Using the information:
1. In the passage on TNF and platelets below, when did the thrombocytopenia caused by a TNF injection in mice appear, and how long did it last?
2. Using the passage on TNF and platelets below, mark each statement yes or no, quoting the words that decide it: (a) TNF caused thrombocytopenia in mice genetically deficient in TNFR2. (b) Flow cytometry detected TNFRs on platelets. (c) TNFR1 expression in megakaryocytes was detected by flow cytometry.
3. Reproduce word for word the part of the passage on TNF and platelets below that begins at the words "TNF is an important" and stops after "understood (6, 7, 8).".

Source extract:
Start of Block
An injection of TNF in mice induced profound thrombocytopenia, due to an increase of platelet consumption, that was evident after 1 h and lasted for 3 days. This process was evident in mice that were genetically deficient in TNFR2 (p75) but not in mice lacking TNFR1 (p55), indicating that the process is mediated by TNFR1-bearing cells. To explore the site of action of TNF, labeled platelets from TNFR1 −/− or +/+ donors were transferred to TNFR1 −/− or +/+ recipients. TNF induced the consumption of platelets from TNFR1 −/− donors when injected into +/+ recipients, while platelets from +/+ donors were not consumed when present in TNFR1 −/− recipients; this finding indicates that TNF acts on the TNFR1 of host cells but does not act on platelets. The expression of TNFRs is consistent with this interpretation, since TNFRs were not detected on platelets by flow cytometry. In megakaryocytes, the expression of TNFR1 was detected by immunohistochemistry. These results indicate that TNF induces platelet consumption by acting not on platelets directly but on the TNFR1 of other cells, presumably increasing the release of factors with agonist activity for platelets.
TNF is an important effector of inflammatory reactions that is known to exert a wide variety of responses (1). Systemic inflammatory diseases such as acute respiratory distress syndrome (2), severe malaria (3), sepsis, or the release of LPS (4) are associated with thrombocytopenia, due to an increase in platelet consumption (2) with a poorly understood pathogenesis. When injected in rodents or humans, TNF reportedly induces thrombocytopenia (5) and consequently may contribute to the thrombocytopenia associated with diseases in which this cytokine is produced in increased amounts. In various types of inflammation, the local release of TNF elicits the trapping of platelets in inflamed blood vessels by mechanisms that are not completely understood (6, 7, 8).
End of Block
Recorded information:
Start of Block
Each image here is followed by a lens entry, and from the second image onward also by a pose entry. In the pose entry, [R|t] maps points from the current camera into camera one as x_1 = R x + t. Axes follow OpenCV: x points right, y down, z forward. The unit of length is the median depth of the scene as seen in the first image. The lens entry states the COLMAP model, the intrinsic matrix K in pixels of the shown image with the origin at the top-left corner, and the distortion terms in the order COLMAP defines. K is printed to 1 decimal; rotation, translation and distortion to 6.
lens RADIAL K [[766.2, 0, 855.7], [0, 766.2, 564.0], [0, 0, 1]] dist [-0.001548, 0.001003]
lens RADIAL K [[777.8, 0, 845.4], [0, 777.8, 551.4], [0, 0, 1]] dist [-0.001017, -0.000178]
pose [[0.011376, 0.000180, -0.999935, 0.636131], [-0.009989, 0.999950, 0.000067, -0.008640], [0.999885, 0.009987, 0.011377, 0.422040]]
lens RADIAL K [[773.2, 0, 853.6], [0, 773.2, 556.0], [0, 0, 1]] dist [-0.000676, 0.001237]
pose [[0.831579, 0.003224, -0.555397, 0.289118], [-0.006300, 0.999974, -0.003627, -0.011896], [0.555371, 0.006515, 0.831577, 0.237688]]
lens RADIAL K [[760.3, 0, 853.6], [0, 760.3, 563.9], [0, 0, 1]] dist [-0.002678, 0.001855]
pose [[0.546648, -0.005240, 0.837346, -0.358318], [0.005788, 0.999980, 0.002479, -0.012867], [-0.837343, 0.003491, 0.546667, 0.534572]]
End of Block
Task-by-task outputs:
1. It was evident after 1 h and lasted for 3 days.

2.
(a) Yes: "This process was evident in mice that were genetically deficient in TNFR2 (p75)"
(b) No: "TNFRs were not detected on platelets by flow cytometry"
(c) No: "In megakaryocytes, the expression of TNFR1 was detected by immunohistochemistry."

3.
TNF is an important effector of inflammatory reactions that is known to exert a wide variety of responses (1). Systemic inflammatory diseases such as acute respiratory distress syndrome (2), severe malaria (3), sepsis, or the release of LPS (4) are associated with thrombocytopenia, due to an increase in platelet consumption (2) with a poorly understood pathogenesis. When injected in rodents or humans, TNF reportedly induces thrombocytopenia (5) and consequently may contribute to the thrombocytopenia associated with diseases in which this cytokine is produced in increased amounts. In various types of inflammation, the local release of TNF elicits the trapping of platelets in inflamed blood vessels by mechanisms that are not completely understood (6, 7, 8).